There is also a significant lack of representation of professionals with marginalized identities entering the workforce, making it difficult for some patients who wish to see a provider of a similar background. Being a professional with a particular identity doesn’t guarantee the ability to deliver culturally humble or sensitive care—all behavioral health professionals must be able to provide culturally sensitive care for all patients. However, a diverse workforce provides more choice for patients who prefer to see a similarly identifying provider or need care in certain languages.
Inadequate and cumbersome reimbursement
Reimbursement structures for behavioral health care professionals are highly variable across states, professions, and payers. Participating in multiple health plans involves considerable paperwork for clinicians in return for reimbursement levels that may not feel worth the administrative burden. According to data from MACPAC, 1 only 62% of psychiatrists accept commercial or Medicare insurance, just 35% accept Medicaid, while other clinicians don’t accept insurance at all.
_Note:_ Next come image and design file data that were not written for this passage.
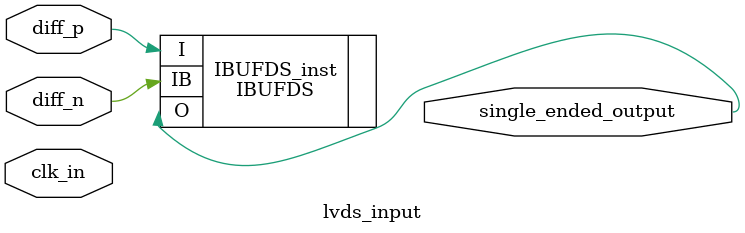
<source format=v>
`timescale 1ns / 1ps


module lvds_input(
    input wire clk_in,        // Input clock signal
    //input wire reset,         // Reset signal
    input wire diff_p,    // Positive LVDS clock output
    input wire diff_n,     // Negative LVDS clock output
    output wire single_ended_output
    );
    
IBUFDS #(
   .DIFF_TERM("TRUE"),       // Differential Termination
   .IBUF_LOW_PWR("TRUE"),     // Low power="TRUE", Highest performance="FALSE"
   .IOSTANDARD("LVDS_25")     // Specify the output I/O standard  LVDS_25
) IBUFDS_inst (
   .O(single_ended_output),  // Buffer output
   .I(diff_p),  // Diff_p buffer input (connect directly to top-level port)
   .IB(diff_n) // Diff_n buffer input (connect directly to top-level port)
);
    
    
endmodule

</source>
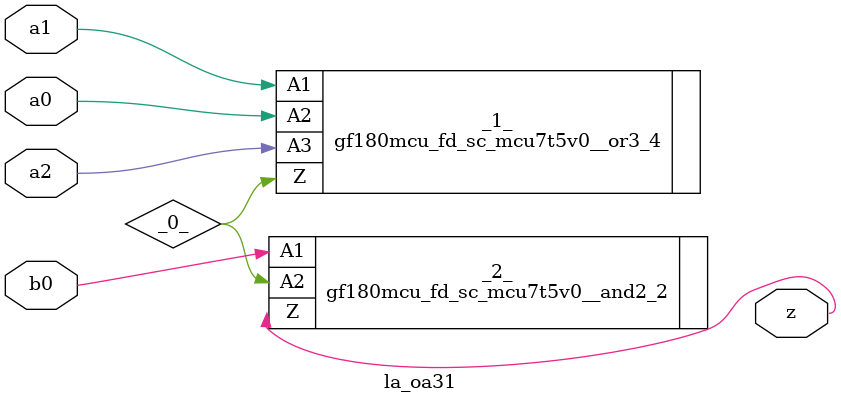
<source format=v>

/* Generated by Yosys 0.37 (git sha1 a5c7f69ed, clang 14.0.0-1ubuntu1.1 -fPIC -Os) */

module la_oa31(a0, a1, a2, b0, z);
  wire _0_;
  input a0;
  wire a0;
  input a1;
  wire a1;
  input a2;
  wire a2;
  input b0;
  wire b0;
  output z;
  wire z;
  gf180mcu_fd_sc_mcu7t5v0__or3_4 _1_ (
    .A1(a1),
    .A2(a0),
    .A3(a2),
    .Z(_0_)
  );
  gf180mcu_fd_sc_mcu7t5v0__and2_2 _2_ (
    .A1(b0),
    .A2(_0_),
    .Z(z)
  );
endmodule

</source>
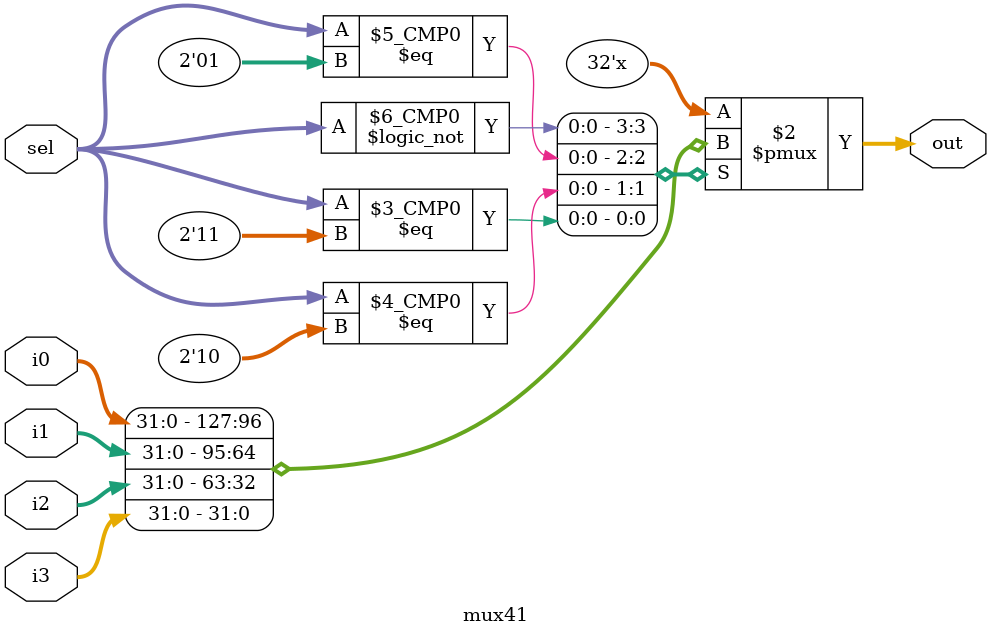
<source format=v>
module mux41 #(parameter WIDTH=32) (
  input wire [1:0] sel,
  input wire [WIDTH-1:0] i0,
  input wire [WIDTH-1:0] i1,
  input wire [WIDTH-1:0] i2,
  input wire [WIDTH-1:0] i3,
  output reg [WIDTH-1:0] out
);
  always @(*) begin
    case (sel)
      2'b00: out = i0;
      2'b01: out = i1;
      2'b10: out = i2;
      2'b11: out = i3;
      default: out = 'b0;
    endcase
  end
endmodule

</source>
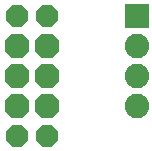
<source format=gbs>
G75*
G70*
%OFA0B0*%
%FSLAX24Y24*%
%IPPOS*%
%LPD*%
%AMOC8*
5,1,8,0,0,1.08239X$1,22.5*
%
%ADD10OC8,0.0820*%
%ADD11OC8,0.0720*%
%ADD12R,0.0820X0.0820*%
%ADD13C,0.0820*%
D10*
X001161Y001909D03*
X002161Y001909D03*
X002161Y002909D03*
X001161Y002909D03*
X001161Y003909D03*
X002161Y003909D03*
D11*
X001151Y000909D03*
X002151Y000909D03*
X002151Y004909D03*
X001151Y004909D03*
D12*
X005151Y004909D03*
D13*
X005151Y003909D03*
X005151Y002909D03*
X005151Y001909D03*
M02*

</source>
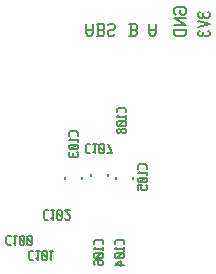
<source format=gbr>
G04 start of page 9 for group -4078 idx -4078 *
G04 Title: encoder, bottomsilk *
G04 Creator: pcb 20140316 *
G04 CreationDate: Mon 15 Jan 2018 02:12:54 AM GMT UTC *
G04 For: brian *
G04 Format: Gerber/RS-274X *
G04 PCB-Dimensions (mil): 1250.00 1300.00 *
G04 PCB-Coordinate-Origin: lower left *
%MOIN*%
%FSLAX25Y25*%
%LNBOTTOMSILK*%
%ADD56C,0.0080*%
G54D56*X79500Y115400D02*X81460D01*
X81950Y114910D01*
Y113734D02*Y114910D01*
X81460Y113244D02*X81950Y113734D01*
X79990Y113244D02*X81460D01*
X79990Y111480D02*Y115400D01*
X79500Y111480D02*X81460D01*
X81950Y111970D01*
Y112754D01*
X81460Y113244D02*X81950Y112754D01*
X86000Y112460D02*Y115400D01*
Y112460D02*X86686Y111480D01*
X87764D01*
X88450Y112460D01*
Y115400D01*
X86000Y113440D02*X88450D01*
X94480Y119040D02*X94970Y118550D01*
X94480Y119040D02*Y120510D01*
X94970Y121000D02*X94480Y120510D01*
X94970Y121000D02*X97910D01*
X98400Y120510D01*
Y119040D02*Y120510D01*
Y119040D02*X97910Y118550D01*
X96930D02*X97910D01*
X96440Y119040D02*X96930Y118550D01*
X96440Y119040D02*Y120020D01*
X94480Y117374D02*X98400D01*
X94480D02*X98400Y114924D01*
X94480D02*X98400D01*
X94480Y113258D02*X98400D01*
X94480Y111984D02*X95166Y111298D01*
X97714D01*
X98400Y111984D02*X97714Y111298D01*
X98400Y111984D02*Y113748D01*
X94480Y111984D02*Y113748D01*
X102970Y119500D02*X102480Y119010D01*
Y118030D02*Y119010D01*
Y118030D02*X102970Y117540D01*
X106400Y118030D02*X105910Y117540D01*
X106400Y118030D02*Y119010D01*
X105910Y119500D02*X106400Y119010D01*
X104244Y118030D02*Y119010D01*
X102970Y117540D02*X103754D01*
X104734D02*X105910D01*
X104734D02*X104244Y118030D01*
X103754Y117540D02*X104244Y118030D01*
X102480Y116364D02*X106400Y115384D01*
X102480Y114404D01*
X102970Y113228D02*X102480Y112738D01*
Y111758D02*Y112738D01*
Y111758D02*X102970Y111268D01*
X106400Y111758D02*X105910Y111268D01*
X106400Y111758D02*Y112738D01*
X105910Y113228D02*X106400Y112738D01*
X104244Y111758D02*Y112738D01*
X102970Y111268D02*X103754D01*
X104734D02*X105910D01*
X104734D02*X104244Y111758D01*
X103754Y111268D02*X104244Y111758D01*
X65000Y112460D02*Y115400D01*
Y112460D02*X65686Y111480D01*
X66764D01*
X67450Y112460D01*
Y115400D01*
X65000Y113440D02*X67450D01*
X68626Y115400D02*X70586D01*
X71076Y114910D01*
Y113734D02*Y114910D01*
X70586Y113244D02*X71076Y113734D01*
X69116Y113244D02*X70586D01*
X69116Y111480D02*Y115400D01*
X68626Y111480D02*X70586D01*
X71076Y111970D01*
Y112754D01*
X70586Y113244D02*X71076Y112754D01*
X74212Y111480D02*X74702Y111970D01*
X72742Y111480D02*X74212D01*
X72252Y111970D02*X72742Y111480D01*
X72252Y111970D02*Y112950D01*
X72742Y113440D01*
X74212D01*
X74702Y113930D01*
Y114910D01*
X74212Y115400D02*X74702Y114910D01*
X72742Y115400D02*X74212D01*
X72252Y114910D02*X72742Y115400D01*
X80755Y64393D02*Y63607D01*
X75245Y64393D02*Y63607D01*
X72255Y65393D02*Y64607D01*
X66745Y65393D02*Y64607D01*
X63755Y64393D02*Y63607D01*
X58245Y64393D02*Y63607D01*
X78300Y85945D02*Y86933D01*
X77768Y87465D02*X78300Y86933D01*
X75792Y87465D02*X77768D01*
X75792D02*X75260Y86933D01*
Y85945D02*Y86933D01*
X75868Y85033D02*X75260Y84425D01*
X78300D01*
Y83893D02*Y85033D01*
X77920Y82981D02*X78300Y82601D01*
X75640Y82981D02*X77920D01*
X75640D02*X75260Y82601D01*
Y81841D02*Y82601D01*
Y81841D02*X75640Y81461D01*
X77920D01*
X78300Y81841D02*X77920Y81461D01*
X78300Y81841D02*Y82601D01*
X77540Y82981D02*X76020Y81461D01*
X77920Y80549D02*X78300Y80169D01*
X77312Y80549D02*X77920D01*
X77312D02*X76780Y80017D01*
Y79561D02*Y80017D01*
Y79561D02*X77312Y79029D01*
X77920D01*
X78300Y79409D02*X77920Y79029D01*
X78300Y79409D02*Y80169D01*
X76248Y80549D02*X76780Y80017D01*
X75640Y80549D02*X76248D01*
X75640D02*X75260Y80169D01*
Y79409D02*Y80169D01*
Y79409D02*X75640Y79029D01*
X76248D01*
X76780Y79561D02*X76248Y79029D01*
X77800Y41945D02*Y42933D01*
X77268Y43465D02*X77800Y42933D01*
X75292Y43465D02*X77268D01*
X75292D02*X74760Y42933D01*
Y41945D02*Y42933D01*
X75368Y41033D02*X74760Y40425D01*
X77800D01*
Y39893D02*Y41033D01*
X77420Y38981D02*X77800Y38601D01*
X75140Y38981D02*X77420D01*
X75140D02*X74760Y38601D01*
Y37841D02*Y38601D01*
Y37841D02*X75140Y37461D01*
X77420D01*
X77800Y37841D02*X77420Y37461D01*
X77800Y37841D02*Y38601D01*
X77040Y38981D02*X75520Y37461D01*
X76660Y36549D02*X74760Y35029D01*
X76660Y34649D02*Y36549D01*
X74760Y35029D02*X77800D01*
X70835Y41980D02*Y42968D01*
X70303Y43500D02*X70835Y42968D01*
X68327Y43500D02*X70303D01*
X68327D02*X67795Y42968D01*
Y41980D02*Y42968D01*
X68403Y41068D02*X67795Y40460D01*
X70835D01*
Y39928D02*Y41068D01*
X70455Y39016D02*X70835Y38636D01*
X68175Y39016D02*X70455D01*
X68175D02*X67795Y38636D01*
Y37876D02*Y38636D01*
Y37876D02*X68175Y37496D01*
X70455D01*
X70835Y37876D02*X70455Y37496D01*
X70835Y37876D02*Y38636D01*
X70075Y39016D02*X68555Y37496D01*
X67795Y35444D02*X68175Y35064D01*
X67795Y35444D02*Y36204D01*
X68175Y36584D02*X67795Y36204D01*
X68175Y36584D02*X70455D01*
X70835Y36204D01*
X69163Y35444D02*X69543Y35064D01*
X69163Y35444D02*Y36584D01*
X70835Y35444D02*Y36204D01*
Y35444D02*X70455Y35064D01*
X69543D02*X70455D01*
X65567Y75300D02*X66555D01*
X65035Y74768D02*X65567Y75300D01*
X65035Y72792D02*Y74768D01*
Y72792D02*X65567Y72260D01*
X66555D01*
X67467Y72868D02*X68075Y72260D01*
Y75300D01*
X67467D02*X68607D01*
X69519Y74920D02*X69899Y75300D01*
X69519Y72640D02*Y74920D01*
Y72640D02*X69899Y72260D01*
X70659D01*
X71039Y72640D01*
Y74920D01*
X70659Y75300D02*X71039Y74920D01*
X69899Y75300D02*X70659D01*
X69519Y74540D02*X71039Y73020D01*
X72331Y75300D02*X73851Y72260D01*
X71951D02*X73851D01*
X62359Y78095D02*Y79083D01*
X61827Y79615D02*X62359Y79083D01*
X59851Y79615D02*X61827D01*
X59851D02*X59319Y79083D01*
Y78095D02*Y79083D01*
X59927Y77183D02*X59319Y76575D01*
X62359D01*
Y76043D02*Y77183D01*
X61979Y75131D02*X62359Y74751D01*
X59699Y75131D02*X61979D01*
X59699D02*X59319Y74751D01*
Y73991D02*Y74751D01*
Y73991D02*X59699Y73611D01*
X61979D01*
X62359Y73991D02*X61979Y73611D01*
X62359Y73991D02*Y74751D01*
X61599Y75131D02*X60079Y73611D01*
X59699Y72699D02*X59319Y72319D01*
Y71559D02*Y72319D01*
Y71559D02*X59699Y71179D01*
X62359Y71559D02*X61979Y71179D01*
X62359Y71559D02*Y72319D01*
X61979Y72699D02*X62359Y72319D01*
X60687Y71559D02*Y72319D01*
X59699Y71179D02*X60307D01*
X61067D02*X61979D01*
X61067D02*X60687Y71559D01*
X60307Y71179D02*X60687Y71559D01*
X85391Y67095D02*Y68083D01*
X84859Y68615D02*X85391Y68083D01*
X82883Y68615D02*X84859D01*
X82883D02*X82351Y68083D01*
Y67095D02*Y68083D01*
X82959Y66183D02*X82351Y65575D01*
X85391D01*
Y65043D02*Y66183D01*
X85011Y64131D02*X85391Y63751D01*
X82731Y64131D02*X85011D01*
X82731D02*X82351Y63751D01*
Y62991D02*Y63751D01*
Y62991D02*X82731Y62611D01*
X85011D01*
X85391Y62991D02*X85011Y62611D01*
X85391Y62991D02*Y63751D01*
X84631Y64131D02*X83111Y62611D01*
X82351Y60179D02*Y61699D01*
X83871D01*
X83491Y61319D01*
Y60559D02*Y61319D01*
Y60559D02*X83871Y60179D01*
X85011D01*
X85391Y60559D02*X85011Y60179D01*
X85391Y60559D02*Y61319D01*
X85011Y61699D02*X85391Y61319D01*
X39067Y44800D02*X40055D01*
X38535Y44268D02*X39067Y44800D01*
X38535Y42292D02*Y44268D01*
Y42292D02*X39067Y41760D01*
X40055D01*
X40967Y42368D02*X41575Y41760D01*
Y44800D01*
X40967D02*X42107D01*
X43019Y44420D02*X43399Y44800D01*
X43019Y42140D02*Y44420D01*
Y42140D02*X43399Y41760D01*
X44159D01*
X44539Y42140D01*
Y44420D01*
X44159Y44800D02*X44539Y44420D01*
X43399Y44800D02*X44159D01*
X43019Y44040D02*X44539Y42520D01*
X45451Y44420D02*X45831Y44800D01*
X45451Y42140D02*Y44420D01*
Y42140D02*X45831Y41760D01*
X46591D01*
X46971Y42140D01*
Y44420D01*
X46591Y44800D02*X46971Y44420D01*
X45831Y44800D02*X46591D01*
X45451Y44040D02*X46971Y42520D01*
X46567Y39800D02*X47555D01*
X46035Y39268D02*X46567Y39800D01*
X46035Y37292D02*Y39268D01*
Y37292D02*X46567Y36760D01*
X47555D01*
X48467Y37368D02*X49075Y36760D01*
Y39800D01*
X48467D02*X49607D01*
X50519Y39420D02*X50899Y39800D01*
X50519Y37140D02*Y39420D01*
Y37140D02*X50899Y36760D01*
X51659D01*
X52039Y37140D01*
Y39420D01*
X51659Y39800D02*X52039Y39420D01*
X50899Y39800D02*X51659D01*
X50519Y39040D02*X52039Y37520D01*
X52951Y37368D02*X53559Y36760D01*
Y39800D01*
X52951D02*X54091D01*
X51532Y53265D02*X52520D01*
X51000Y52733D02*X51532Y53265D01*
X51000Y50757D02*Y52733D01*
Y50757D02*X51532Y50225D01*
X52520D01*
X53432Y50833D02*X54040Y50225D01*
Y53265D01*
X53432D02*X54572D01*
X55484Y52885D02*X55864Y53265D01*
X55484Y50605D02*Y52885D01*
Y50605D02*X55864Y50225D01*
X56624D01*
X57004Y50605D01*
Y52885D01*
X56624Y53265D02*X57004Y52885D01*
X55864Y53265D02*X56624D01*
X55484Y52505D02*X57004Y50985D01*
X57916Y50605D02*X58296Y50225D01*
X59436D01*
X59816Y50605D01*
Y51365D01*
X57916Y53265D02*X59816Y51365D01*
X57916Y53265D02*X59816D01*
M02*

</source>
Emotional labor and burnout
Behavioral health work is challenging and requires a significant amount of emotional labor from professionals. Along with other factors, emotional exhaustion from this field of work has contributed to 78% of psychiatrists reporting symptoms of high levels of burnout. 1 Without adequate support, the workforce is primed for rapid burnout and higher levels of turnover.
Policy and credentialing limitations
Federal and state policies regulate which behavioral health professionals can be reimbursed for certain types of care, along with where and how they may deliver that care. For example, policies may prevent a clinician in one state from delivering tele-behavioral care to a patient in a different state. The pandemic loosened these restrictions, for some temporarily and others permanently.
1 Medicaid and CHIP Payment and Access Commission (MACPAC).
1 Data from The American Journal of Psychiatry.